### Saved entries

● ● ● ● ● ● ●

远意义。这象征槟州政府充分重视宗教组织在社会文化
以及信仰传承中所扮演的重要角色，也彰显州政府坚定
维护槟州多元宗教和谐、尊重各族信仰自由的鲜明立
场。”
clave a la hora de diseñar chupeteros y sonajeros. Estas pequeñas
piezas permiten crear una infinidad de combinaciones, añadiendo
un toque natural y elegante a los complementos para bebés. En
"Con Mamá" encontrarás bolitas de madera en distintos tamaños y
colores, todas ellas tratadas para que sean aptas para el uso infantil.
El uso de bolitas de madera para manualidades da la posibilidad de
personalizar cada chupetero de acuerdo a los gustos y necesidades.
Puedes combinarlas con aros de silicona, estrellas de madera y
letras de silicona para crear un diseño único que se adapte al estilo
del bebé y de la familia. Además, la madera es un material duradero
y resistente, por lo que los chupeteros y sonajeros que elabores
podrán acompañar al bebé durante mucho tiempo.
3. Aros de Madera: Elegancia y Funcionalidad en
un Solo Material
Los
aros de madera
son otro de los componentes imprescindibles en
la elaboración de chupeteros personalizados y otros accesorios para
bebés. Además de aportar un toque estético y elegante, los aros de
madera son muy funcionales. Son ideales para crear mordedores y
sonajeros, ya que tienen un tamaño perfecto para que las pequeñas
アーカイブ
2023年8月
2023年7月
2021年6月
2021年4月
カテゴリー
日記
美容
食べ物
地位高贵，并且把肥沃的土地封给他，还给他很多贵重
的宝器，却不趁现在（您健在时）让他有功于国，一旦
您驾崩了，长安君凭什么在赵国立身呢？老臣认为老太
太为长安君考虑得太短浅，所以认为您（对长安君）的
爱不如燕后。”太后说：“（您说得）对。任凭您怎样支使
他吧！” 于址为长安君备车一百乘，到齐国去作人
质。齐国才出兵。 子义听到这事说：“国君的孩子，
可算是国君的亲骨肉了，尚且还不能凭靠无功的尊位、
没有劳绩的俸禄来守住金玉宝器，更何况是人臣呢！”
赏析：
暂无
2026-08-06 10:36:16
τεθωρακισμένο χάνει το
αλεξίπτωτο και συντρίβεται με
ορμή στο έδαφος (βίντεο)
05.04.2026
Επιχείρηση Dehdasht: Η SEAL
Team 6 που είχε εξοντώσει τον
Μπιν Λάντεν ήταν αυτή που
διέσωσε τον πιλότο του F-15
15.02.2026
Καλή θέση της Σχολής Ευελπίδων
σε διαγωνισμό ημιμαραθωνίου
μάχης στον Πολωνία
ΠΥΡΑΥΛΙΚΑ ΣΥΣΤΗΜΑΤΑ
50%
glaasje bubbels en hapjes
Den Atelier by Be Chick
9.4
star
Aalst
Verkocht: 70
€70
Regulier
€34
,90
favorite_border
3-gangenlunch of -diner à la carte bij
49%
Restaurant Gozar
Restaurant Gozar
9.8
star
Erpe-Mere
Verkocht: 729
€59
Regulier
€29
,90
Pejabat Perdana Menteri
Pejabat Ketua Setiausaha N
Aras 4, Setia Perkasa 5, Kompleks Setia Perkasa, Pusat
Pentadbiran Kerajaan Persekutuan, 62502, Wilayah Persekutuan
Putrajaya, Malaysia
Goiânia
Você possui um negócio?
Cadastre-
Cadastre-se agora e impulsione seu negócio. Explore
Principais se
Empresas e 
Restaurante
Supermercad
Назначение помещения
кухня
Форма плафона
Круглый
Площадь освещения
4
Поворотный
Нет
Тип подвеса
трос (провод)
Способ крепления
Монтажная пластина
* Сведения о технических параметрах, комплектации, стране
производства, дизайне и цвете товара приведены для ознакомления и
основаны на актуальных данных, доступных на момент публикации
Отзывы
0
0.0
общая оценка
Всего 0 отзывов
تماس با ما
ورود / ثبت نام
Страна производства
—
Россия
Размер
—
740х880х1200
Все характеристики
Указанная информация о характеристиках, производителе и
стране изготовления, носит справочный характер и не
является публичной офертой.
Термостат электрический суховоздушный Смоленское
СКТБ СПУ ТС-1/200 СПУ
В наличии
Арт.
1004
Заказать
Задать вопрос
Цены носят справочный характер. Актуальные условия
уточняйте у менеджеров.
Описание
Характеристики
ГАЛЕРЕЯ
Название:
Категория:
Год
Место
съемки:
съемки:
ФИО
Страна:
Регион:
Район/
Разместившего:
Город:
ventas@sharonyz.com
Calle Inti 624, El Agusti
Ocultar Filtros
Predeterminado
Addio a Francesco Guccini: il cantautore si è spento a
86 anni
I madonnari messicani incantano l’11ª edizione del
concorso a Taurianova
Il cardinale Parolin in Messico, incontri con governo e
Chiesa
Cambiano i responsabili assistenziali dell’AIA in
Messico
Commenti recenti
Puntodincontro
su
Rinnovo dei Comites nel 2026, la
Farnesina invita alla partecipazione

● ● ● ● ● ● ●

### Goal of the exercise
Copy every line word for word, from the first line of the items through the line containing "El uso de bolitas", and include that last line.

### Answer section
远意义。这象征槟州政府充分重视宗教组织在社会文化
以及信仰传承中所扮演的重要角色，也彰显州政府坚定
维护槟州多元宗教和谐、尊重各族信仰自由的鲜明立
场。”
clave a la hora de diseñar chupeteros y sonajeros. Estas pequeñas
piezas permiten crear una infinidad de combinaciones, añadiendo
un toque natural y elegante a los complementos para bebés. En
"Con Mamá" encontrarás bolitas de madera en distintos tamaños y
colores, todas ellas tratadas para que sean aptas para el uso infantil.
El uso de bolitas de madera para manualidades da la posibilidad de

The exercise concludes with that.